The CellCelector Flex is a versatile automated microscopy and micromanipulation system that enables precise isolation of cellular structures based on size, morphology, and fluorescence. For iPSC gene-editing workflows, it provides image-documented monoclonality proof and gentle, viability-preserving transfer of clones from nanowells into 96- or 384-well plates for further exapansion. The same platform is equally effective for organoid workflows, whether isolating organoids from Matrigel domes or gently detaching retinal or brain organoids from 2D–3D differentiation cultures using specialized scrape tools. All steps are fully traceable, high-throughput, and greatly reduce manual workload.

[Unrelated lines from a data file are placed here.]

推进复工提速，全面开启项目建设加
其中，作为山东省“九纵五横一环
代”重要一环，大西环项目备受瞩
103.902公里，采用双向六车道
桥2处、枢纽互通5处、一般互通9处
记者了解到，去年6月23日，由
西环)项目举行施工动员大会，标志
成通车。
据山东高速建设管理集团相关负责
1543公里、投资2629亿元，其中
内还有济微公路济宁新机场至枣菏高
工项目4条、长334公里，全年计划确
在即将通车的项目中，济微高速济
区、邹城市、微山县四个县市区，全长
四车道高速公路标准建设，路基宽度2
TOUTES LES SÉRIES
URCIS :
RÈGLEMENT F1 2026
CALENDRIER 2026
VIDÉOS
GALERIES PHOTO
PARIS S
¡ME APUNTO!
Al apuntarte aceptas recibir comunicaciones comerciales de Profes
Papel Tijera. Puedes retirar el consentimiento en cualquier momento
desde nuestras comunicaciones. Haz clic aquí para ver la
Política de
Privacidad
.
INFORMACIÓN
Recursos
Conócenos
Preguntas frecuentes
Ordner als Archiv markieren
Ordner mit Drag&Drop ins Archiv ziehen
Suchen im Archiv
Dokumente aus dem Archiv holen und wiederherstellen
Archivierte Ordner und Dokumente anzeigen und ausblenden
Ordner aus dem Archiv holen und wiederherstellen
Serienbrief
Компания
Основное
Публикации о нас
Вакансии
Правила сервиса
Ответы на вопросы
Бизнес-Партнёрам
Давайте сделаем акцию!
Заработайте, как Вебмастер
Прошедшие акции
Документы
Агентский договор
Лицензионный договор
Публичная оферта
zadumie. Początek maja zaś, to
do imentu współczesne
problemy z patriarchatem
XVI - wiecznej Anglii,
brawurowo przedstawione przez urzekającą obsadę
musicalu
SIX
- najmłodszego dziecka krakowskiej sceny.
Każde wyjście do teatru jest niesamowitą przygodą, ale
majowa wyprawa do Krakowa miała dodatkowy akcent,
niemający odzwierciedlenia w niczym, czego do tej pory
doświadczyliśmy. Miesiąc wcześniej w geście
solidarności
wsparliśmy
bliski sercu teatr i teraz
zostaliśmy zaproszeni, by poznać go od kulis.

The Incucyte live-cell imaging system complements these capabilities by enabling continuous, label-free or fluorescent monitoring of iPSC cultures and organoid growth directly inside the incubator. Quantitative real-time metrics—including size, number, morphology, eccentricity, and differentiation dynamics—allow rapid optimization of culture conditions and quality control before and after isolation.

Together, the CellCelector Flex and Incucyte streamline complex workflows, increase reproducibility, and accelerate the generation and characterization of advanced stem-cell and organoid models.